In 1836, she married Paul Adolphe Mettol-Dibon.

==Paulin Passy line==
Paulin Passy was the son of Louis François Passy and Jacquette Pauline Hélène d’Aure. He was a cavalry captain in the French military.

==Hector Ferdinand Passy line==
Hector Ferdinand Passy (died 1858) was the youngest son of Louis François Passy and Jacquette Pauline Hélène d’Aure. He married Clémentine Félicité Rossey, and was commander of Gisors's National Guard branch. He died in 1858.

==Other members==
A member of the family, Pierre Passy, is known to have lived at the Désert de Retz estate in the 1910s and 1920s. His second daughter, Suzanne Constance Blanche Passy, married Inner Temple barrister Miles Edward Hansell in September 1911.

==Estates==
===Château d'Anet===

In 1823, Louis François bought the Château d'Anet from Louis Philippe I. However, he never lived in the house. The house passed to his daughter and her second husband when he died, and they sold it in 1840.

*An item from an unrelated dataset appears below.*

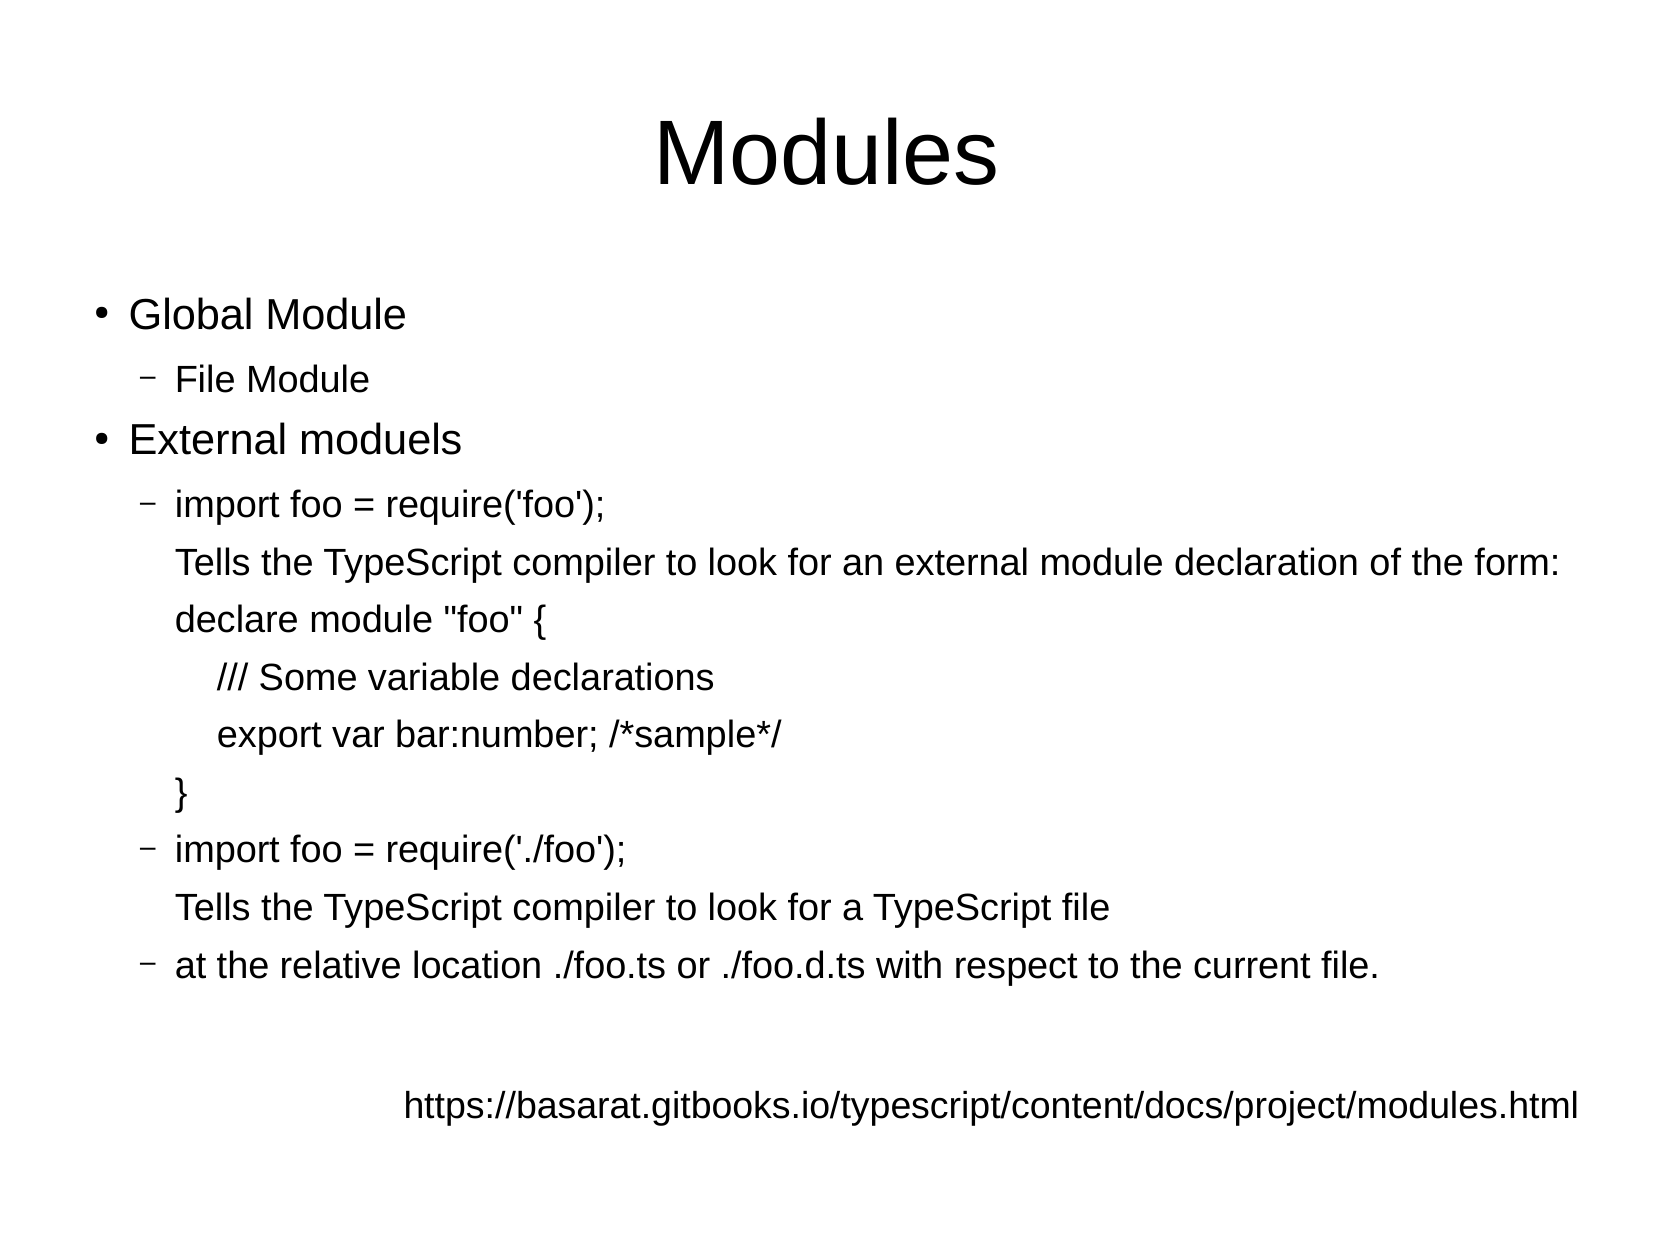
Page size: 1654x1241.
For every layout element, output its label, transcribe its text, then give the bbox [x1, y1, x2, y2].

title Modules [82, 49, 1571, 257]
text_box https://basarat.gitbooks.io/typescript/content/docs/project/modules.html [388, 1077, 1595, 1134]
list Global Module File Module External moduels import foo = require('foo'); Tells the TypeScript compiler to look for an external module declaration of the form: declare module "foo" { /// Some variable declarations export var bar:number; /*sample*/ } import foo = require('./foo'); Tells the TypeScript compiler to look for a TypeScript file at the relative location ./foo.ts or ./foo.d.ts with respect to the current file. [82, 290, 1571, 1010]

===Eglise du couvent de Récollets===
The Passy family first came into possession of the Eglise du couvent de Récollets in Gisors through Louis François, who obtainined it from the government. The family held it for almost 200 years, passing to Antoine François and his son Louis. It then passed to his daughter, Marie, and her descendants.

===Désert de Retz===

In 1856, Frédéric Passy acquired the Désert de Retz estate in Chambourcy from Jean-François Bayard. Pierre Passy lived there, and the family owned the house until 1949.